### THE RECORDS
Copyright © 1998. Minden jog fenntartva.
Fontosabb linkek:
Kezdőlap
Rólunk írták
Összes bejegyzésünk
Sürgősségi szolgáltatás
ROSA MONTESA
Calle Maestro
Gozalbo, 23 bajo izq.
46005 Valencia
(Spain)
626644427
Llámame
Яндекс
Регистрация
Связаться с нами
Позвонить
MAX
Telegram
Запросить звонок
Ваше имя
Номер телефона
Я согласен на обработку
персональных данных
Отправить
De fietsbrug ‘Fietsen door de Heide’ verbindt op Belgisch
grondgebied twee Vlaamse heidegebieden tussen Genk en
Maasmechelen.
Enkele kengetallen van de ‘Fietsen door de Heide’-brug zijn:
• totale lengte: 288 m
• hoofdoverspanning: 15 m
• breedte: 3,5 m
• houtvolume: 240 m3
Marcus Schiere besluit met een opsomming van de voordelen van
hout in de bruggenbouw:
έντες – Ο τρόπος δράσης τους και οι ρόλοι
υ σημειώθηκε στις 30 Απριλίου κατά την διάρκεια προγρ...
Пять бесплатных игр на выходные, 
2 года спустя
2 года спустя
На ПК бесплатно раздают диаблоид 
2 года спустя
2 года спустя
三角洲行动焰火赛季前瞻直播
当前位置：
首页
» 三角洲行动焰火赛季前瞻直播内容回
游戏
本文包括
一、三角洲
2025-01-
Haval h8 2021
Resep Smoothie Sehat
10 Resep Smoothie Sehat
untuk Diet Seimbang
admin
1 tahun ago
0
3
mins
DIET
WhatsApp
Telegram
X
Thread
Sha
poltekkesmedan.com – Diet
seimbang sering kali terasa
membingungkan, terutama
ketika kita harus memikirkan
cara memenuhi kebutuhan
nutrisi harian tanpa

### PROBLEM TO WORK ON
Show a copy of each line from the records above in which the string "Smoothie" occurs.

### TASK ANSWER
Resep Smoothie Sehat
10 Resep Smoothie Sehat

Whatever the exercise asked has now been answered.